Watch Out for Hackers on Your Google Accounts

Google wants to retire the password, which is why it (along with other tech giants) are pushing passkeys as a security successor. However, sometimes passwords aren’t the weak point in a security system. Case in point: It seems there’s a new cyberattack that allows bad actors to break into Google account without the need for passwords in the first place.

According to researchers from CloudSEK, bad actors are using a new form of malware that takes advantage of third-party cookies to steal information from these Google accounts. This derives from a vulnerability that occurs during cookie generation, wherein bad actors can use what’s called “session persistence practices” to keep their sessions valid even when their credentials change.

Therefore, attackers can keep their access to Google accounts without interruption by generating continuous Google cookies. Unfortunately, because this attack relies on a vulnerability in cookies, it won’t matter if the password is changed: The attackers never needed a password in the first place, and so can rely on the vulnerability to keep a persistent session no matter what the password is changed to.

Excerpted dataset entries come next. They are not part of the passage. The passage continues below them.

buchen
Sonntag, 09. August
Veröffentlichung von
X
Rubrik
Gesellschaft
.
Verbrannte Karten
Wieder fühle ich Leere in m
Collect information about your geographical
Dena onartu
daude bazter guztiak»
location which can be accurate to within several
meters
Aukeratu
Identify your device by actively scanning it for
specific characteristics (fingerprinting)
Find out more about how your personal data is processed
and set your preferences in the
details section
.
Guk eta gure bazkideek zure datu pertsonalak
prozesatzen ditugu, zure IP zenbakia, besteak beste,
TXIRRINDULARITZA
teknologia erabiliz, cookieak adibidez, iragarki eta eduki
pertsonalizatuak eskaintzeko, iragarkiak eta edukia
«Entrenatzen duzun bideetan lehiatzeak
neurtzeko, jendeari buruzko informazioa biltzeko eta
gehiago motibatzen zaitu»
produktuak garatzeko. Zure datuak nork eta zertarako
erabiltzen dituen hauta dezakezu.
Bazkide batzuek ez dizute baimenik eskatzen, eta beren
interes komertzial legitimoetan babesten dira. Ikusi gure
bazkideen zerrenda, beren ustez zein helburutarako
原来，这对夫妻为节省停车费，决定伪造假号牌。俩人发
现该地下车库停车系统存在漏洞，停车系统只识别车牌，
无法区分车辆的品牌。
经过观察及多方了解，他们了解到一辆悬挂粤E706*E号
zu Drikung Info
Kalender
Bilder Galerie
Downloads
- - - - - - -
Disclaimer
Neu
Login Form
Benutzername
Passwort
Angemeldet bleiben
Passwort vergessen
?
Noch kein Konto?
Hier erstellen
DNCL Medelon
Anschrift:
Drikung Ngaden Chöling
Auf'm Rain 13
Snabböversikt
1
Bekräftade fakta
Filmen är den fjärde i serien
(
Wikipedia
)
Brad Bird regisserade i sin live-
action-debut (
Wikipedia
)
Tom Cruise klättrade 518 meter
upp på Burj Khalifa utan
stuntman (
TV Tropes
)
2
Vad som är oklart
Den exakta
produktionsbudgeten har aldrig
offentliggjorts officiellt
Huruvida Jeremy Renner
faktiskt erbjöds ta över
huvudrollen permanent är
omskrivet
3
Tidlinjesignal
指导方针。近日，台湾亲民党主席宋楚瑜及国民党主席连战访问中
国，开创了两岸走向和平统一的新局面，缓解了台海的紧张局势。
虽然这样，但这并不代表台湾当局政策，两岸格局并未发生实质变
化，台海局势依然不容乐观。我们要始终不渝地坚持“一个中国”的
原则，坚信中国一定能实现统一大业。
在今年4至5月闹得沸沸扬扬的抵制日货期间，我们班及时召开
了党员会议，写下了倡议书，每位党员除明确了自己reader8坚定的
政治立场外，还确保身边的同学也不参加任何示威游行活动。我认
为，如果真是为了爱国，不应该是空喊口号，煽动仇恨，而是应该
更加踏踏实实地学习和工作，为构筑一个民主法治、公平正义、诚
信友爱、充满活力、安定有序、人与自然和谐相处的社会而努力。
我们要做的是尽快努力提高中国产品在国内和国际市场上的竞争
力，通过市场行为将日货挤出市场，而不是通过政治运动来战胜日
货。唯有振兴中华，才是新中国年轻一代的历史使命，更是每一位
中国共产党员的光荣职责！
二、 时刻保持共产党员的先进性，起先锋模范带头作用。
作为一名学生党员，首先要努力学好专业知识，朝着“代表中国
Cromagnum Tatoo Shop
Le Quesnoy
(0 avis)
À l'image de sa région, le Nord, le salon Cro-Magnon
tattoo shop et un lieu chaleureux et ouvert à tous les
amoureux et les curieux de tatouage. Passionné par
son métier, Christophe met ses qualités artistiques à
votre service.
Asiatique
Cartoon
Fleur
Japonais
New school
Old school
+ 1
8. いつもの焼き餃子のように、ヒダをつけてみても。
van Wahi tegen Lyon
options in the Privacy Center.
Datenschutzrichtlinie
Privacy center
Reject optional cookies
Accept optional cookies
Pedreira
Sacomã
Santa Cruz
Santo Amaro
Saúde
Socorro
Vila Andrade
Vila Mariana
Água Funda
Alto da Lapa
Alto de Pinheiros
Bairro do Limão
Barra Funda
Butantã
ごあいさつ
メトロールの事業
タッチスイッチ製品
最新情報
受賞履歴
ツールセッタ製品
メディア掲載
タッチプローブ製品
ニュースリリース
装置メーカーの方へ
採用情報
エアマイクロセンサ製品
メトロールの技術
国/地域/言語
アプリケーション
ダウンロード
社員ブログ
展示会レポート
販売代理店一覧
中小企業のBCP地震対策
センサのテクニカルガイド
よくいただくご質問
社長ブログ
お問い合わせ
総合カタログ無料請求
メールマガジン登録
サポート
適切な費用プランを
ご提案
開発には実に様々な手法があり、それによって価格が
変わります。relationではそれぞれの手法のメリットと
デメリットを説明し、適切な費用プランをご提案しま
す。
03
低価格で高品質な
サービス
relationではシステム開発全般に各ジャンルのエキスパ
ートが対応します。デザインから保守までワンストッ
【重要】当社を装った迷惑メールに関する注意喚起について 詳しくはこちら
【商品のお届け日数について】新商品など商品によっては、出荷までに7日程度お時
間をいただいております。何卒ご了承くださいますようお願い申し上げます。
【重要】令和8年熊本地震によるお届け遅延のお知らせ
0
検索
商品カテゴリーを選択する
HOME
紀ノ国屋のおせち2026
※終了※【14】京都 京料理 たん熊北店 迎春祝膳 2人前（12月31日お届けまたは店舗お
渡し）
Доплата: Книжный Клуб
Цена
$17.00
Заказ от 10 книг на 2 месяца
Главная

Worse yet, this flaw allows bad actors to circumvent two-factor authentication. Normally, setting up 2FA with your Google account is a great way to ensure bad actors can’t break in, even if they figure out your password. But using this vulnerability, they can bypass the protections 2FA offers.

At this time, it doesn’t seem Google has a fix for this vulnerability yet. The general recommendation going forward, if you suspect your Google account has been hacked, is to log out of all devices and browsers completely until Google has a fix.